WHAT YOU SHOULD DO:
The string "START" may appear in lines of the listing. Report each line where it does.
*** Begin section ***
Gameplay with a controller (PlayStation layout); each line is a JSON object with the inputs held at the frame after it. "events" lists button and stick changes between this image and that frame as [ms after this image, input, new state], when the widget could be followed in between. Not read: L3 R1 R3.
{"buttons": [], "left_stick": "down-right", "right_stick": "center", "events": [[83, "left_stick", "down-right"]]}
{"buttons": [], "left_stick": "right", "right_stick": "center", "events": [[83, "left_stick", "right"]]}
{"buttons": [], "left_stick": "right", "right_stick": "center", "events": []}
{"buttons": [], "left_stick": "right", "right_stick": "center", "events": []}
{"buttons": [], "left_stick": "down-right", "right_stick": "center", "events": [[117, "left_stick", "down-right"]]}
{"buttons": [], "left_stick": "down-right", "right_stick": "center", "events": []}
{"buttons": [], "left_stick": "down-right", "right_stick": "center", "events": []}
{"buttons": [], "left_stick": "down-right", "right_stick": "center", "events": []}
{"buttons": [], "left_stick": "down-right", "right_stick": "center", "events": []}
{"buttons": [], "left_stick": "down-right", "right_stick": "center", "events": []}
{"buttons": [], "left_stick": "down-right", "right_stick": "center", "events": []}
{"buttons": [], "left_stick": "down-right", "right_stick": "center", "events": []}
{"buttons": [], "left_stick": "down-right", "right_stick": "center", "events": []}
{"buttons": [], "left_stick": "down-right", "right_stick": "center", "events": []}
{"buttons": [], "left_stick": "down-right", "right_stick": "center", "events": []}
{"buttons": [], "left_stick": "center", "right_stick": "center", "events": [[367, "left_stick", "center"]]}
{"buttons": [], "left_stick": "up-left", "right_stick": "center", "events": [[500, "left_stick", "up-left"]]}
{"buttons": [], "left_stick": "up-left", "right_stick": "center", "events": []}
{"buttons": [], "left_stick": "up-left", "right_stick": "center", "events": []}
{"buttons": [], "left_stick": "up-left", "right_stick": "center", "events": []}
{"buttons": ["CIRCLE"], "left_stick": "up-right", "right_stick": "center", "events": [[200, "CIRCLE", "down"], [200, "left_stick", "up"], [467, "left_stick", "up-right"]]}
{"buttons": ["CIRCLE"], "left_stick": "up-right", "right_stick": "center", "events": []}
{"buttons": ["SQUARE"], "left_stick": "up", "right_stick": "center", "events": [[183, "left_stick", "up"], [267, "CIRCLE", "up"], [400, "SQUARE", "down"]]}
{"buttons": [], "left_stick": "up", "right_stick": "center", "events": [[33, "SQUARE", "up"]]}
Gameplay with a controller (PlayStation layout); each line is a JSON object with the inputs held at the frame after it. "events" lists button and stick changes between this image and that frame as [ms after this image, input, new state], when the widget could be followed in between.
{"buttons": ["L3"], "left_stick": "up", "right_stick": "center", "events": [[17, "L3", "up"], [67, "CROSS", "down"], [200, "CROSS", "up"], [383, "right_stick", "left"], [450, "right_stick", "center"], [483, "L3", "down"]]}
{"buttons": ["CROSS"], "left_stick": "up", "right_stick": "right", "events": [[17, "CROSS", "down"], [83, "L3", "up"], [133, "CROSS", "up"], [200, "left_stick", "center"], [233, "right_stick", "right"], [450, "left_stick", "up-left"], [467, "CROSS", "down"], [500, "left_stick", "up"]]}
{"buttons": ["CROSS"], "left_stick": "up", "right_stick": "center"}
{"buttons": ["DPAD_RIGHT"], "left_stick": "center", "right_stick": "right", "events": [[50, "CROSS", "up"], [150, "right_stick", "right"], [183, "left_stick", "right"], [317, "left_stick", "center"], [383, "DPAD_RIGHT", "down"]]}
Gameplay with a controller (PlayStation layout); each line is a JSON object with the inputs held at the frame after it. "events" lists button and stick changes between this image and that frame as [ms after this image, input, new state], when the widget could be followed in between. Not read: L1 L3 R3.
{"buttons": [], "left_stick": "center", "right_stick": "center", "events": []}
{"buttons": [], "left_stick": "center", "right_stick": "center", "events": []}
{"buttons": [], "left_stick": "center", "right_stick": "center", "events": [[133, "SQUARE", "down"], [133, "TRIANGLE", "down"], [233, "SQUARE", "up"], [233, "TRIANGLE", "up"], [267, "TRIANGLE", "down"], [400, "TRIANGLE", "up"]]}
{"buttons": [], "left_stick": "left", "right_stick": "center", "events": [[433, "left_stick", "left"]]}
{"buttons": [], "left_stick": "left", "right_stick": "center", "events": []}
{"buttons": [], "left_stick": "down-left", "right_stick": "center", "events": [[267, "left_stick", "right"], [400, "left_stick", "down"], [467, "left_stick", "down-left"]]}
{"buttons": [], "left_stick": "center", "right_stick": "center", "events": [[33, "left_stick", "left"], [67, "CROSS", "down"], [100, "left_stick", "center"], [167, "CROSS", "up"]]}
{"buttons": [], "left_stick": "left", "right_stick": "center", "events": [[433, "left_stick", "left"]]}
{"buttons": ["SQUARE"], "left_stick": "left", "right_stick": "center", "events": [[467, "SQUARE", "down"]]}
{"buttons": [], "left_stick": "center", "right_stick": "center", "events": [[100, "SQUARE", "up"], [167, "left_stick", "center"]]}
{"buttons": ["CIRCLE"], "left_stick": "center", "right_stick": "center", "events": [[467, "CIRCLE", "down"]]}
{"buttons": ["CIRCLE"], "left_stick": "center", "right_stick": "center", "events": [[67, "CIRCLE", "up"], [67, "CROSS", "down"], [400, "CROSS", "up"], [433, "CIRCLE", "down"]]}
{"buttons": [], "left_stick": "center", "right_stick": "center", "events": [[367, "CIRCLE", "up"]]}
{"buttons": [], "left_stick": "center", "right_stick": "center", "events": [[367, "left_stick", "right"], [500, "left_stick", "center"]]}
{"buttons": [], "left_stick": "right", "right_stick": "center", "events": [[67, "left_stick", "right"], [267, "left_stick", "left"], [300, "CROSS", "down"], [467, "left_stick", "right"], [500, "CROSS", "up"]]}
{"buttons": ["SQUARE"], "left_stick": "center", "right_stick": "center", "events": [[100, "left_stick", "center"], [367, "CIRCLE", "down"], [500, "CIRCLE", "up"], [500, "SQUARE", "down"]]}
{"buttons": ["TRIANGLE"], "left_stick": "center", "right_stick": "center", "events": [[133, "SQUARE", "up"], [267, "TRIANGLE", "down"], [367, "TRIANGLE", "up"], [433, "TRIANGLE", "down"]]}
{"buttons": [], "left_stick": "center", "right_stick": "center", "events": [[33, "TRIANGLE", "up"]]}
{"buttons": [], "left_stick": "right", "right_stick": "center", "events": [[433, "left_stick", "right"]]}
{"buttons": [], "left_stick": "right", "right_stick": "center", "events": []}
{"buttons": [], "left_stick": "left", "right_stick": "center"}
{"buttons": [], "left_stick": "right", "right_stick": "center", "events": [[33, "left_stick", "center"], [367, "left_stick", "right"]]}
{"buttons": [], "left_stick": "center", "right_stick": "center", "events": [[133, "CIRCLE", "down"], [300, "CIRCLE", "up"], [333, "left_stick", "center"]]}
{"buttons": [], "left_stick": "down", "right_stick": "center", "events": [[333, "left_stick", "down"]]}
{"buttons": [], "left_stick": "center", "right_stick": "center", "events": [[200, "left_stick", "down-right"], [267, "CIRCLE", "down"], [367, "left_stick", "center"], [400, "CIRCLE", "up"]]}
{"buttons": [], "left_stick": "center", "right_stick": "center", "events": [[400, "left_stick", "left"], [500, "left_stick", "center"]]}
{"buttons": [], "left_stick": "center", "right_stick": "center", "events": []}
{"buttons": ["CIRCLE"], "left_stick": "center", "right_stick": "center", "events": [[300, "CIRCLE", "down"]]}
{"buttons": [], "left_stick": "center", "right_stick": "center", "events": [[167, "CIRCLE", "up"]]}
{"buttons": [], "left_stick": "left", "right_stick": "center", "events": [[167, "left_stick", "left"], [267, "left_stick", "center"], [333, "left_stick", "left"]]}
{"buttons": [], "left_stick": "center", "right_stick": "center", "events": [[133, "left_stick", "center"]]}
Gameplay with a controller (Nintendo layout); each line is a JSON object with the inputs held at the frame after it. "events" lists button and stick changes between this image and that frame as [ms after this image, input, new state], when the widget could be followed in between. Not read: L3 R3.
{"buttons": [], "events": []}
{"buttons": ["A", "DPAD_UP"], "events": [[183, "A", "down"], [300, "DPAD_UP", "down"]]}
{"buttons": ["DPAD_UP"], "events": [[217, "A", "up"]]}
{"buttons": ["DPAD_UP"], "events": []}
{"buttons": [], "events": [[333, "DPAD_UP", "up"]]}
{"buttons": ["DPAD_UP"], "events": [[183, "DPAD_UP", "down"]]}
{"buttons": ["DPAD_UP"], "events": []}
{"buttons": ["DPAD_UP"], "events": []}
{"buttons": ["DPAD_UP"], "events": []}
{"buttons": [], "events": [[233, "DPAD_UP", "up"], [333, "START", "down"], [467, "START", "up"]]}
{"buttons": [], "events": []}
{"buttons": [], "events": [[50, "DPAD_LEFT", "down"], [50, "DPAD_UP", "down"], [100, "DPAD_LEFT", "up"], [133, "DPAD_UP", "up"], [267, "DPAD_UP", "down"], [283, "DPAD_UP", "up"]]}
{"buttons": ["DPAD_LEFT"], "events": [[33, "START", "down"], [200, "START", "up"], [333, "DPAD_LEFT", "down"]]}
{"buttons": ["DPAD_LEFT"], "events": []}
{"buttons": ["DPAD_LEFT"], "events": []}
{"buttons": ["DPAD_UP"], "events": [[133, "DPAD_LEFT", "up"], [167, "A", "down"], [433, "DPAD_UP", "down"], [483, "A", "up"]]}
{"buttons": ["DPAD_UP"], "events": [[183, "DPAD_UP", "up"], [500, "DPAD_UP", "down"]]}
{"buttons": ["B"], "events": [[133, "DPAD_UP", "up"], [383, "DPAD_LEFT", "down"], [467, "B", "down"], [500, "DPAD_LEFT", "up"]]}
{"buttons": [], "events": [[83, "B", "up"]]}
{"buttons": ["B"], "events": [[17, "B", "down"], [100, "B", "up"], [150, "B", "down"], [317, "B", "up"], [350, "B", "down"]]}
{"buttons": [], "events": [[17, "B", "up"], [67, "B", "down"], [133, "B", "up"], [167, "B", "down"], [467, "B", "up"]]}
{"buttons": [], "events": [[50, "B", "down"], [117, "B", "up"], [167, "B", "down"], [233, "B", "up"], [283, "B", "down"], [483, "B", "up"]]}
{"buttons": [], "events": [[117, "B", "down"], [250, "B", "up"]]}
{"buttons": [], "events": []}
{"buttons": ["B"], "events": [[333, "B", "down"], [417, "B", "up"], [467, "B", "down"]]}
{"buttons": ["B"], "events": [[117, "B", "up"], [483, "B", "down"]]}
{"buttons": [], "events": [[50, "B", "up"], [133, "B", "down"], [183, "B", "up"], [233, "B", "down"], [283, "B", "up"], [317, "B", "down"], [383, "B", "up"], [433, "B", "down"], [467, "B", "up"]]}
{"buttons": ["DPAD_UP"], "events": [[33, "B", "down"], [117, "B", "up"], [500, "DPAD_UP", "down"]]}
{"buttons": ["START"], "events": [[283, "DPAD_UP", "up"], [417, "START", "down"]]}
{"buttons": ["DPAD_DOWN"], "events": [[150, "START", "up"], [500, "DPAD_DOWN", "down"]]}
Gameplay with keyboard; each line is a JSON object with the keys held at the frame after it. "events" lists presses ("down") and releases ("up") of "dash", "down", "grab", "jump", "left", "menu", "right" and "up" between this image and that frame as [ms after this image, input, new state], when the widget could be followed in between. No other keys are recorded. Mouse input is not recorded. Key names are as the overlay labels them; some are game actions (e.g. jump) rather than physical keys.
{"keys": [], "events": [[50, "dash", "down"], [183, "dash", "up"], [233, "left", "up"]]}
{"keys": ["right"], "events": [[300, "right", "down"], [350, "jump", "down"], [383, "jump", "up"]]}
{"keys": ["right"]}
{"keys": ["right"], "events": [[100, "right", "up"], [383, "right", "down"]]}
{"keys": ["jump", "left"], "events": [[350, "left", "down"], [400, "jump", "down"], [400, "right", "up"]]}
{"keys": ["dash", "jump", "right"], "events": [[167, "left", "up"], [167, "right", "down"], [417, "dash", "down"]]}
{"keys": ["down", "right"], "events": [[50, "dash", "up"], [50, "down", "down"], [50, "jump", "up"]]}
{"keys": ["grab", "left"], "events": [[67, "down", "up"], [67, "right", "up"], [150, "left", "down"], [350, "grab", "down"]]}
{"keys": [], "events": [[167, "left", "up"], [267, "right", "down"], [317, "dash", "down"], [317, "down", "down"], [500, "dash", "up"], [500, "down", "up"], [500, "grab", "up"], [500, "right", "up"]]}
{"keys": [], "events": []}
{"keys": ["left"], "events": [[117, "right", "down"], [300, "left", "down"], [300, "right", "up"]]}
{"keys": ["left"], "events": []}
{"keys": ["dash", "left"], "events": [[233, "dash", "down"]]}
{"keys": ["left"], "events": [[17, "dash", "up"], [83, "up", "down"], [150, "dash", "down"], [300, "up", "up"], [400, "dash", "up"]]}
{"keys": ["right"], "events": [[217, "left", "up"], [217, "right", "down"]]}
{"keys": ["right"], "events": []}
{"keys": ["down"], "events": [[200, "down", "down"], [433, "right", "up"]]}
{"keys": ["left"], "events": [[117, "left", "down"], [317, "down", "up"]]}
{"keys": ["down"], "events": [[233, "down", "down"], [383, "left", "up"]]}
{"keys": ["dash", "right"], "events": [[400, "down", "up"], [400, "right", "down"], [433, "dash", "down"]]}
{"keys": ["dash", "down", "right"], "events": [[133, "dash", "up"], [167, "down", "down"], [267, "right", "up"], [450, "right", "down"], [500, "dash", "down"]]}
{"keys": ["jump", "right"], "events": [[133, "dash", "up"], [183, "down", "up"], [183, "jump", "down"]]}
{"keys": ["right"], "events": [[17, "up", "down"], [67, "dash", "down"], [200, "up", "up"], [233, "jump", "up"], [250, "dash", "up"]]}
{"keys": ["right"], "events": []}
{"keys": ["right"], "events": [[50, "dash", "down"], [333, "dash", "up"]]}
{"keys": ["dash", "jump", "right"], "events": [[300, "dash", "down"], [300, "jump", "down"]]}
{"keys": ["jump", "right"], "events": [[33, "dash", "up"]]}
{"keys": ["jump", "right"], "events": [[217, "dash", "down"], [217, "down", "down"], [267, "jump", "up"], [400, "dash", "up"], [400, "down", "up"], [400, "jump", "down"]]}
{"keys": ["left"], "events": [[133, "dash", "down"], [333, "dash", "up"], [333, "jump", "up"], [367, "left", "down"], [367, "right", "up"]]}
*** End section ***
EXPECTED ANSWER:
{"buttons": [], "events": [[233, "DPAD_UP", "up"], [333, "START", "down"], [467, "START", "up"]]}
{"buttons": ["DPAD_LEFT"], "events": [[33, "START", "down"], [200, "START", "up"], [333, "DPAD_LEFT", "down"]]}
{"buttons": ["START"], "events": [[283, "DPAD_UP", "up"], [417, "START", "down"]]}
{"buttons": ["DPAD_DOWN"], "events": [[150, "START", "up"], [500, "DPAD_DOWN", "down"]]}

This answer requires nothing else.